--- Passage Enclosed Below ---
Top Semiconductor & AI Stocks 2026 In India: Do you remember what happened in the early 1990s with companies like TCS, Wipro, Infosys and HCL? India witnessed a massive IT boom that turned early shareholders into multi-millionaires, delivering returns of 40x to 50x. Now, many experts believe a similar generational shift is happening again — this time in India’s semiconductor industry.

But is this truly a once-in-a-lifetime opportunity, or just another hype cycle? Could we even be moving toward a bubble?

I recently invested in the semiconductor industry in the US market. When those stocks shot up, I started wondering if something similar could be happening in India. That’s when I began my research — and the data I found was genuinely shocking.

In this report, we break down whether this is real opportunity or just hype, and take a closer look at Indian companies that may benefit from the semiconductor boom. All insights are presented with data and evidence.
--- End of Enclosed Passage ---
--- Dataset extract Enclosed Below ---
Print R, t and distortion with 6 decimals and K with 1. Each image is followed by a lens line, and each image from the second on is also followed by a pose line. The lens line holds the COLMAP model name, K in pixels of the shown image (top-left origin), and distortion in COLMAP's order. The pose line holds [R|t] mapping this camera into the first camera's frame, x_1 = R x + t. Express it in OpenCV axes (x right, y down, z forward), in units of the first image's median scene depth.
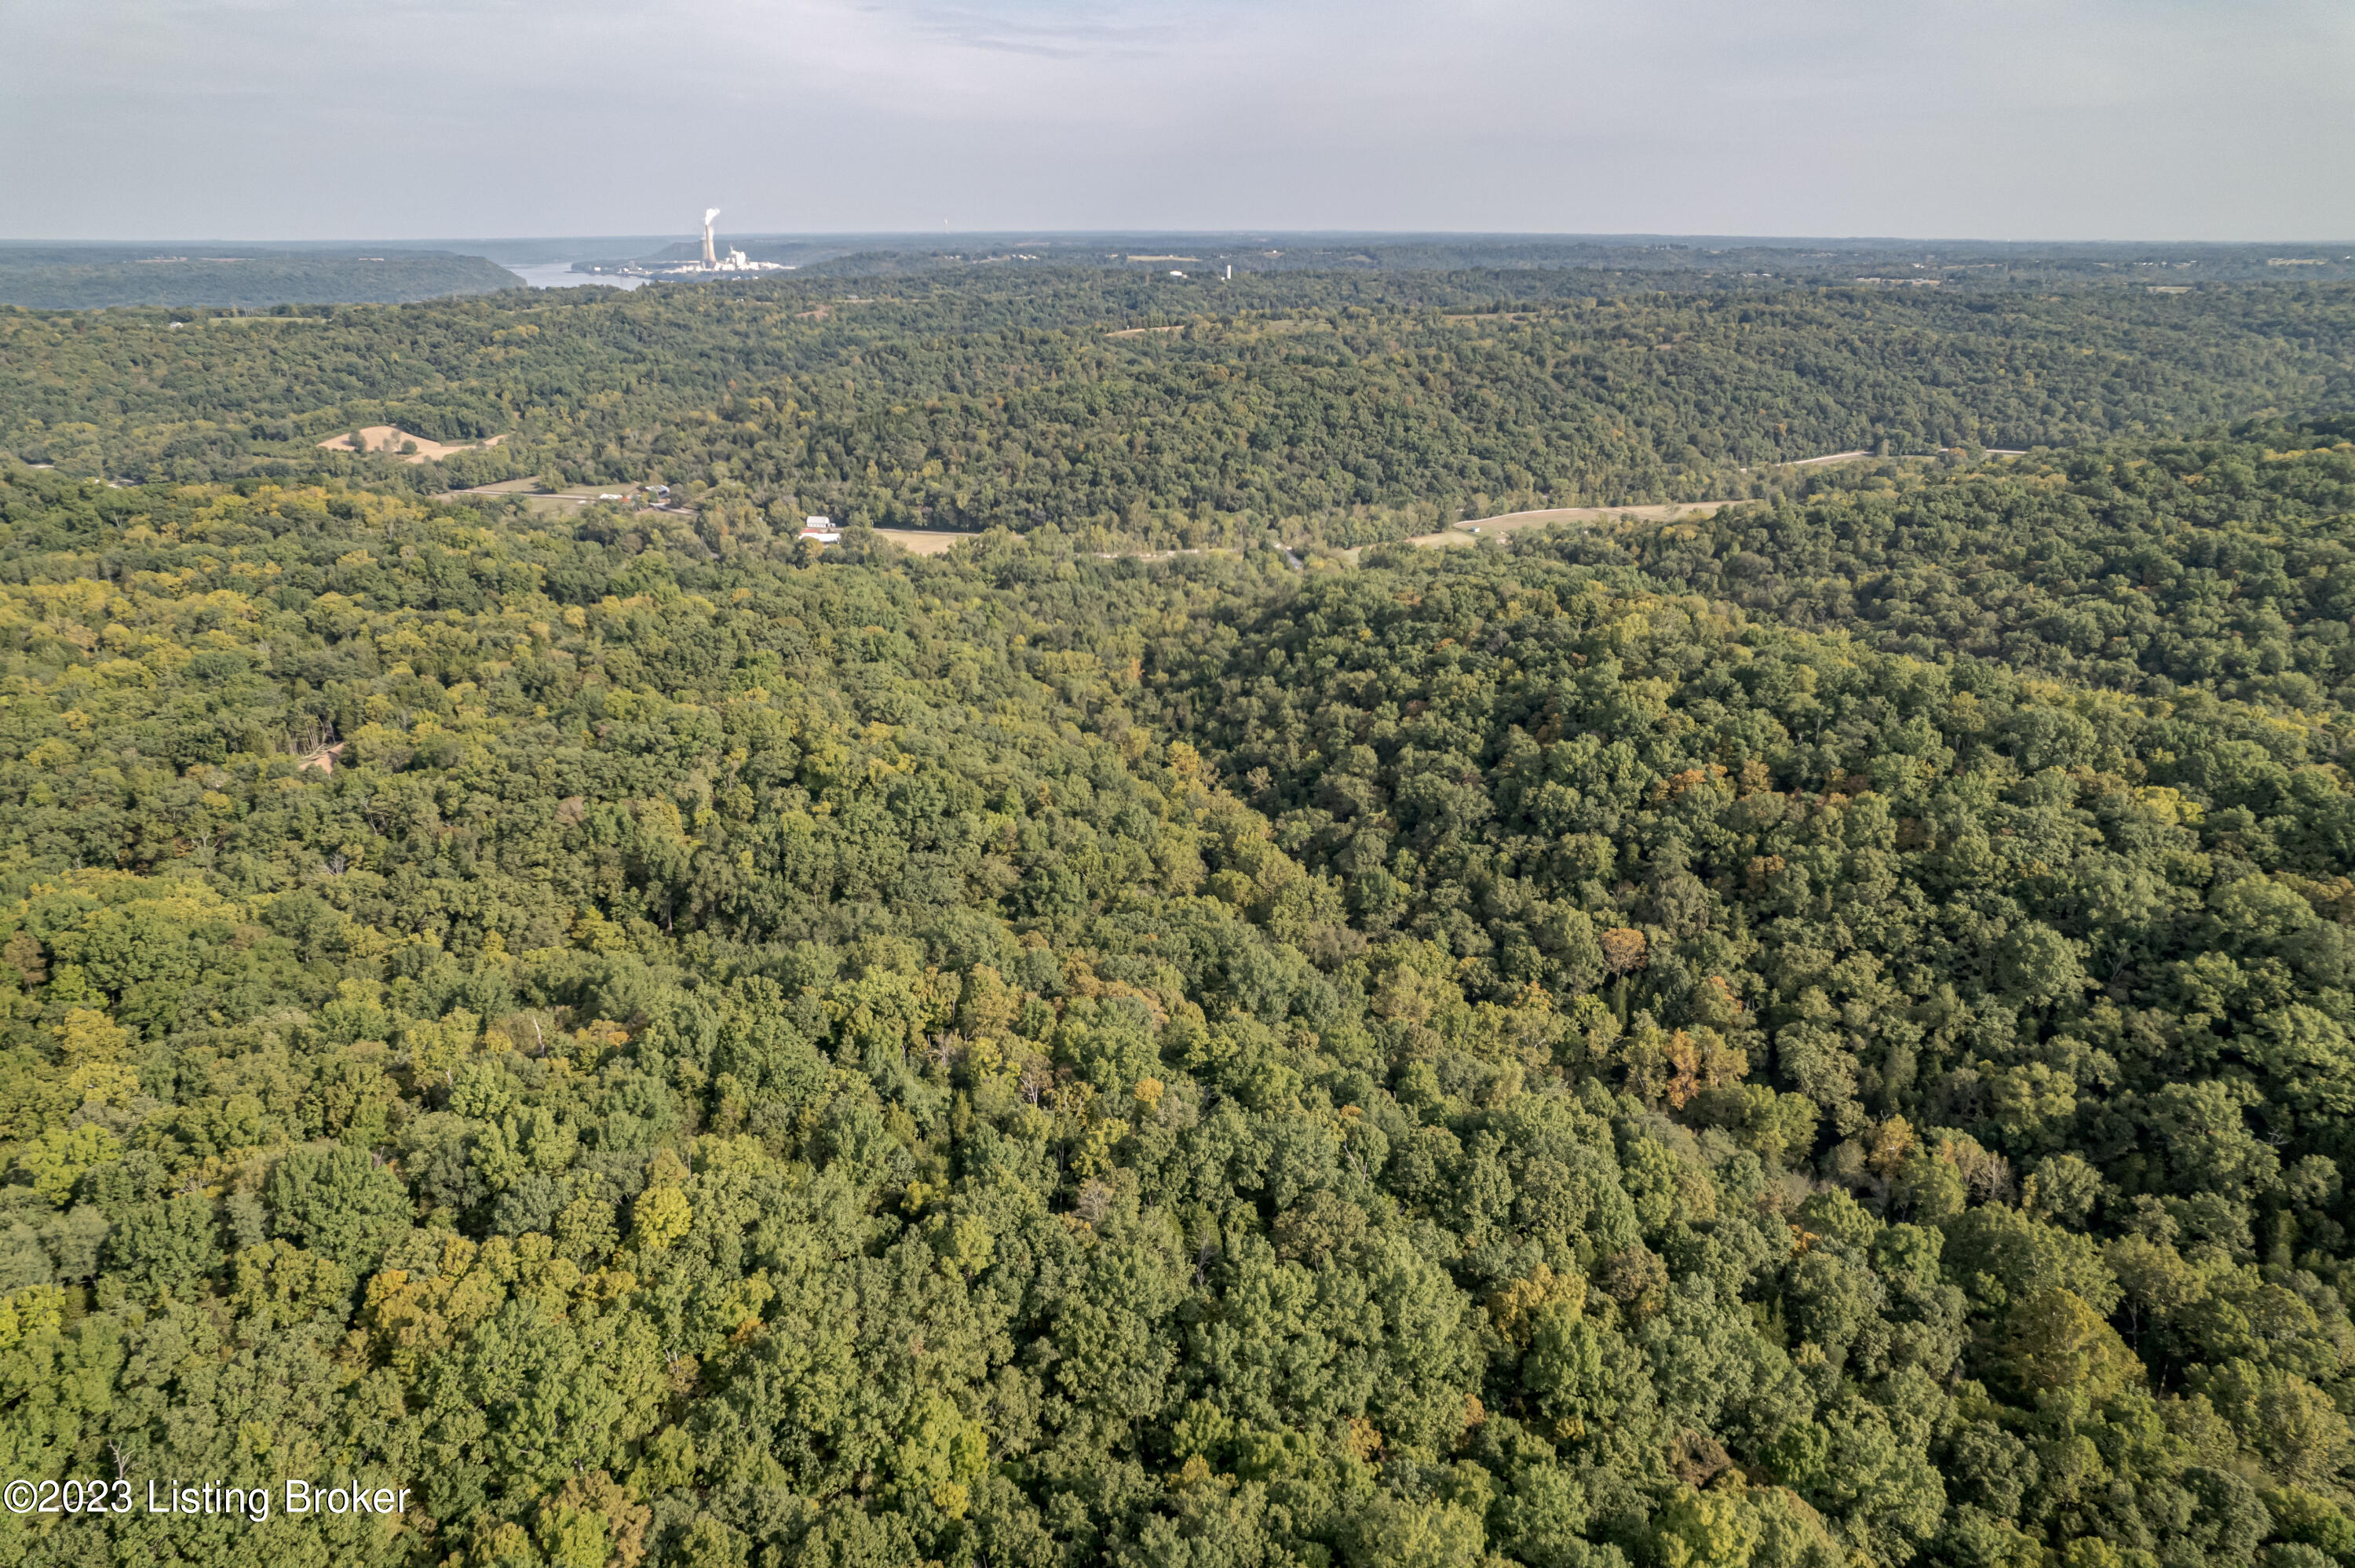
lens RADIAL K [[1525.3, 0, 1183.5], [0, 1525.3, 784.1], [0, 0, 1]] dist [-0.084231, 0.077915]
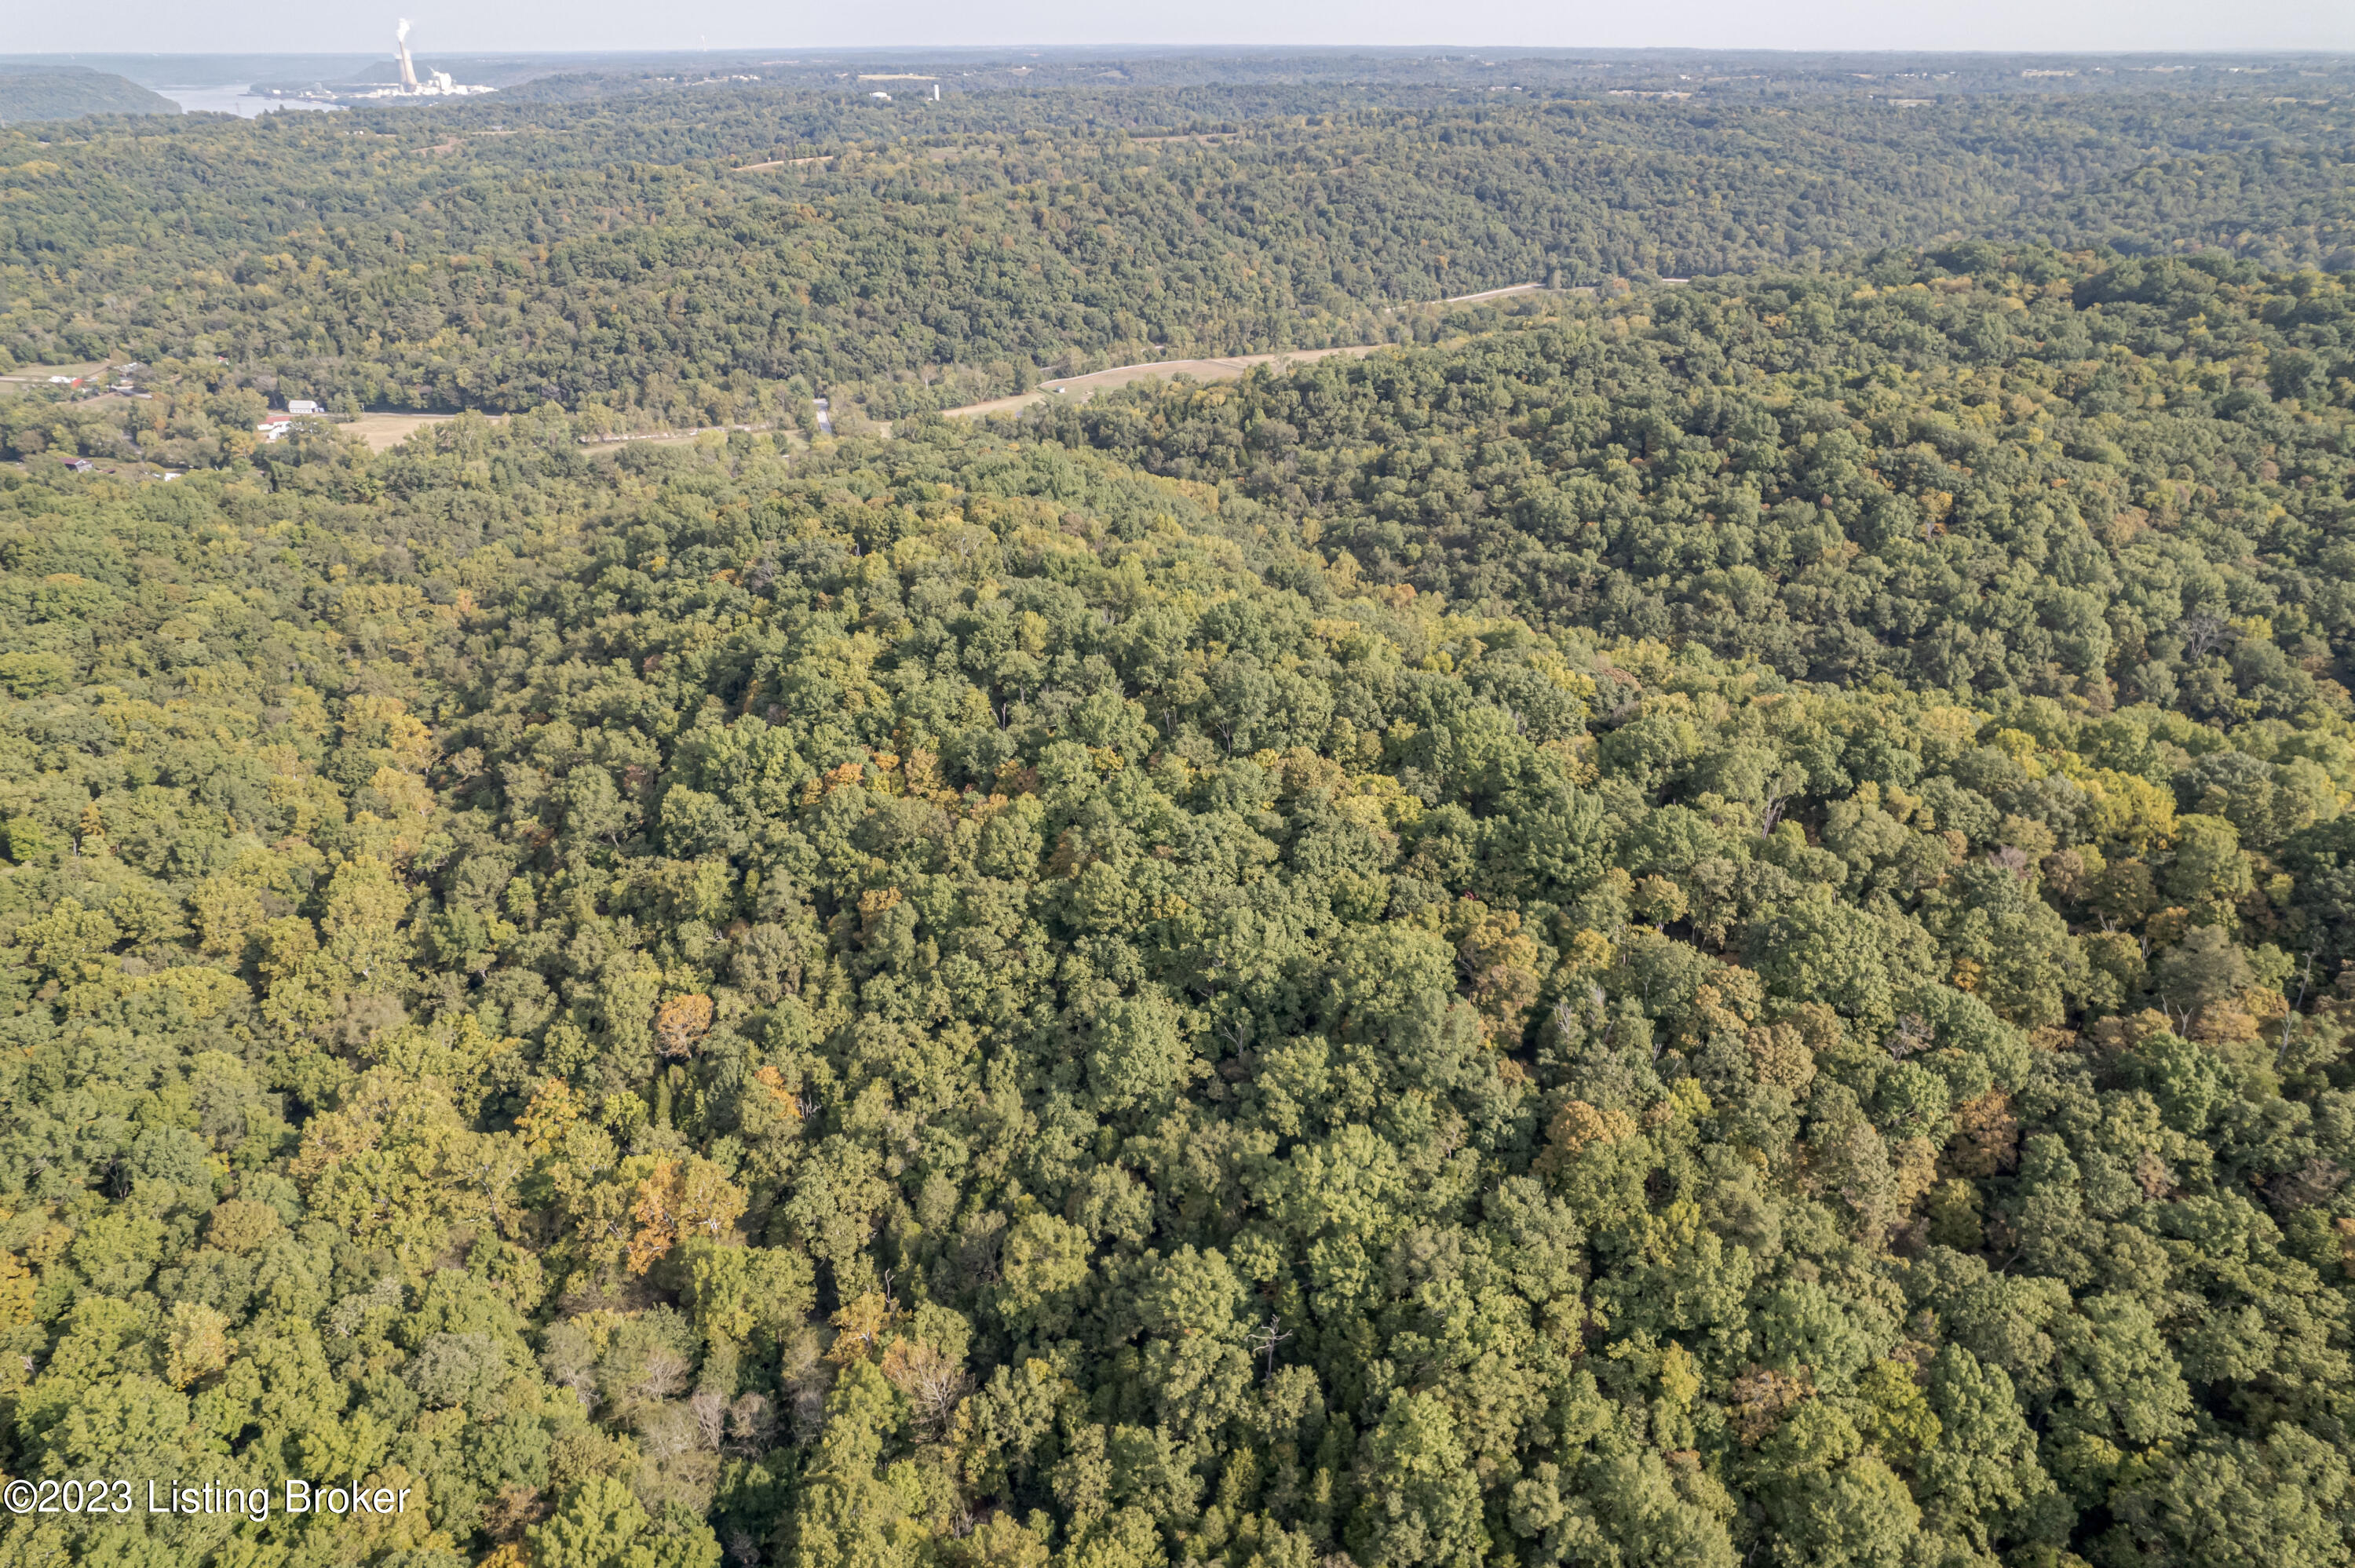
lens RADIAL K [[1565.2, 0, 1177.5], [0, 1565.2, 784.0], [0, 0, 1]] dist [-0.082074, 0.073187]
pose [[0.992178, -0.056035, 0.111546, 0.203347], [0.045064, 0.994111, 0.098557, -0.034483], [-0.116411, -0.092759, 0.988860, 0.093407]]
--- End of Enclosed Dataset extract ---
Task requirements:
A. Answer these questions from the passage on Indian semiconductor stocks, one per line:
(i) Which companies does it name from the early-1990s IT boom in India?
(ii) What range of returns does it say early shareholders received?
(iii) In which market did the writer recently invest in the semiconductor industry?
B. Summarize the passage on Indian semiconductor stocks in two sentences.
C. Write out the stretch of the passage on Indian semiconductor stocks from "Top Semiconductor &" through "toward a bubble?".

Response list:
A.
(i) TCS, Wipro, Infosys and HCL
(ii) 40x to 50x
(iii) The US market

B. The passage recalls India's early-1990s IT boom, when companies like TCS, Wipro, Infosys and HCL delivered returns of 40x to 50x to early shareholders, and says many experts believe a similar shift is now happening in India's semiconductor industry. After US semiconductor stocks the writer had invested in shot up, the writer began researching India, and the report sets out to judge with data and evidence whether this is real opportunity or hype and which Indian companies may benefit.

C.
Top Semiconductor & AI Stocks 2026 In India: Do you remember what happened in the early 1990s with companies like TCS, Wipro, Infosys and HCL? India witnessed a massive IT boom that turned early shareholders into multi-millionaires, delivering returns of 40x to 50x. Now, many experts believe a similar generational shift is happening again — this time in India’s semiconductor industry.

But is this truly a once-in-a-lifetime opportunity, or just another hype cycle? Could we even be moving toward a bubble?